■ Your goal:
Revise every line in the listing below by changing "Career Center" to "Job Board", leaving everything else unchanged.

Dataset entries
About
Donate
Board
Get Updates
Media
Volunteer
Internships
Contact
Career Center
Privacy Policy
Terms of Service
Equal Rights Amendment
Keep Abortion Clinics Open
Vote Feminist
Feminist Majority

■ Answer section:
About
Donate
Board
Get Updates
Media
Volunteer
Internships
Contact
Job Board
Privacy Policy
Terms of Service
Equal Rights Amendment
Keep Abortion Clinics Open
Vote Feminist
Feminist Majority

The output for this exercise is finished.